Even when I was a happy trooper for Mormonism, Bruce McConkie tended to amuse me. Apostle or not, in light of his statements about evolution and the virgin birth I always viewed him as somebody who had never quite matured to adulthood, a living proof that one can graduate from an American law school while remaining utterly uneducated, another variety of the American species, the perpetual teenager but instead of joining a rock band at forty, desperately trying to project gravitas while uttering childish nonsense. His pretense and his ignorance where so painfully obvious, it was almost endearing.

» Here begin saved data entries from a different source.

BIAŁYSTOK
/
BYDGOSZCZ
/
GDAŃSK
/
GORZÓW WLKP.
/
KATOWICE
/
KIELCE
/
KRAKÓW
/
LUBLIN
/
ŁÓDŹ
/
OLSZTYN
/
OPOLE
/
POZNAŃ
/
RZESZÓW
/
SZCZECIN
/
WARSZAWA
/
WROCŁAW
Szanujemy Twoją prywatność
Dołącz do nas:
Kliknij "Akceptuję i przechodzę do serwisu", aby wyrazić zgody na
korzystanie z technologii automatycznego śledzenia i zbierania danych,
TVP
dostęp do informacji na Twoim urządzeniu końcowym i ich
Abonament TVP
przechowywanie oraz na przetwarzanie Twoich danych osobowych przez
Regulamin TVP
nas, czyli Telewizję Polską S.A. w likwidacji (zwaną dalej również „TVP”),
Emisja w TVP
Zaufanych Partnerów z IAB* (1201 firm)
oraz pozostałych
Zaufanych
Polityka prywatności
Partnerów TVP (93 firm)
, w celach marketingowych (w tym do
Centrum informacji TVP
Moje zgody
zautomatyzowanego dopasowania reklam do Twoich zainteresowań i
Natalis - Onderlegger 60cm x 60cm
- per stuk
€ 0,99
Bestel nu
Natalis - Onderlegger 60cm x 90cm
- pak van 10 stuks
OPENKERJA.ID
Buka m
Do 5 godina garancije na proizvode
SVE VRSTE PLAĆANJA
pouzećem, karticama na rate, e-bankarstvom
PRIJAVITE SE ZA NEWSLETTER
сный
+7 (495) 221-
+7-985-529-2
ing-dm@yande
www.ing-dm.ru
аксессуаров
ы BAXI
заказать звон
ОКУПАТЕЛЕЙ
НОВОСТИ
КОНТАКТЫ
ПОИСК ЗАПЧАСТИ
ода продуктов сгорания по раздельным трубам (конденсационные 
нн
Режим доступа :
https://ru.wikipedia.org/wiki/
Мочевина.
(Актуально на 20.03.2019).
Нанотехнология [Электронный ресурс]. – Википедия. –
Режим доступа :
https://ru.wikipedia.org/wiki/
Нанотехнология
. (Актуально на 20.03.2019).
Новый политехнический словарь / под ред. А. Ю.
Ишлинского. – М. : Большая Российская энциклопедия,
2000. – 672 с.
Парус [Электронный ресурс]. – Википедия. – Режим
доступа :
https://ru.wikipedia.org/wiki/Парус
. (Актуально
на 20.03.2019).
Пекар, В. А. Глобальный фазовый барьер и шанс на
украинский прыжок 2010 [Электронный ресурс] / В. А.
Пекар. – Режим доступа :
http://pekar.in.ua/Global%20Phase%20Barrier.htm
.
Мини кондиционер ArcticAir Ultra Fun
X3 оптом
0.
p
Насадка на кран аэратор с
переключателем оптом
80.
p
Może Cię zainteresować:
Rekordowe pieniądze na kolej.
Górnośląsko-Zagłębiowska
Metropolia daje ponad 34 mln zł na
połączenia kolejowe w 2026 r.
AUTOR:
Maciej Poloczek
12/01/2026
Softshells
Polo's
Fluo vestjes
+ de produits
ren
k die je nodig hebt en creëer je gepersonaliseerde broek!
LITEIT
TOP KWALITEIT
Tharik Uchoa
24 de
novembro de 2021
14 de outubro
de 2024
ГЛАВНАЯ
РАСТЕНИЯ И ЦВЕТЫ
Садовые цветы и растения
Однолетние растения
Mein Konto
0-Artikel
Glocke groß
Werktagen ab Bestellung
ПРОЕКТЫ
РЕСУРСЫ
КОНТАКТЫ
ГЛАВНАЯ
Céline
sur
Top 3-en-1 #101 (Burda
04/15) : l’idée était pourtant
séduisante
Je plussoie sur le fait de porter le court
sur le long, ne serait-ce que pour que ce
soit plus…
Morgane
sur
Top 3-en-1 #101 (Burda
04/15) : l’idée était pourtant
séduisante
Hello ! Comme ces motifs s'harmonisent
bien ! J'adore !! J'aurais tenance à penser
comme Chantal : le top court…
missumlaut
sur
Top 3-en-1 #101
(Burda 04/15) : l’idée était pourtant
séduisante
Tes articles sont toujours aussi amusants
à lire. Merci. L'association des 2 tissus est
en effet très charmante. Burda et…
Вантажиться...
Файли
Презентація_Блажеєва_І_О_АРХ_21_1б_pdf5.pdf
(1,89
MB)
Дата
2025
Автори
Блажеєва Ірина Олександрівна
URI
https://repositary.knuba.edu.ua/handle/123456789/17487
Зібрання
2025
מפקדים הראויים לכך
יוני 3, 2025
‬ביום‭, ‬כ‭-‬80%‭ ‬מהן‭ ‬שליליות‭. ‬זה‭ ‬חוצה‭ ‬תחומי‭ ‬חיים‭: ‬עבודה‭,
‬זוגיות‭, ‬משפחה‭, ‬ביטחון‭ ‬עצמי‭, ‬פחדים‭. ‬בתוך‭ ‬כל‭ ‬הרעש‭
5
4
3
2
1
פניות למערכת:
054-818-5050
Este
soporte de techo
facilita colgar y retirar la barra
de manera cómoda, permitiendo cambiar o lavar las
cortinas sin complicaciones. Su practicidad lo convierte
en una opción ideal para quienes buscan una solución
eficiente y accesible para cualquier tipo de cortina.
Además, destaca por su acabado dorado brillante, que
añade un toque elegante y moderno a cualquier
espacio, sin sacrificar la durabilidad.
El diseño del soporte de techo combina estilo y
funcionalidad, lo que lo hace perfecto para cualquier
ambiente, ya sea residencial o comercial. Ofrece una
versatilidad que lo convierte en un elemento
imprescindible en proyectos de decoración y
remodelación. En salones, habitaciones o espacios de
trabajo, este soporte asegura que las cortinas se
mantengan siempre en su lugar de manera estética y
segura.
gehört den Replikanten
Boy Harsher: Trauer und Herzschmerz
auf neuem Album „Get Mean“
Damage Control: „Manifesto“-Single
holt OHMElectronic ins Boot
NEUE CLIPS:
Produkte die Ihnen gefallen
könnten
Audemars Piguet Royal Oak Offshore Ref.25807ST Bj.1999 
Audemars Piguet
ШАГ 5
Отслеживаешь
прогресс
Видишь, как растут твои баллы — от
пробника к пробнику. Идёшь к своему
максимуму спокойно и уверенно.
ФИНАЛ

Of course, I was also moved by his deathbed testimony and I especially respected him because he was willing to admit that he had been wrong about race. Most of his peers in the LDS hierarchy are not mature enough to admit as much about any doctrinal dispute. If there were a tradition of leaders acknowledging error, Mormonism would be a better place.
So I am happy to pay Bruce McConkie respect and acknowledge that he might have been right about Coke all along. Back in the day when Coke somehow became legitimate in Mormon company, McConkie responded to a question that in his opinion, the consumption of Coke did violate the Word of Wisdom but that the Word of Wisdom was not the gospel.
The New York Times reports that Coke extracts calcium from bones and might be responsible for chronic kidney disease.
The research into Coke and kidney disease is preliminary but still, in this matter, Bruce might be the man.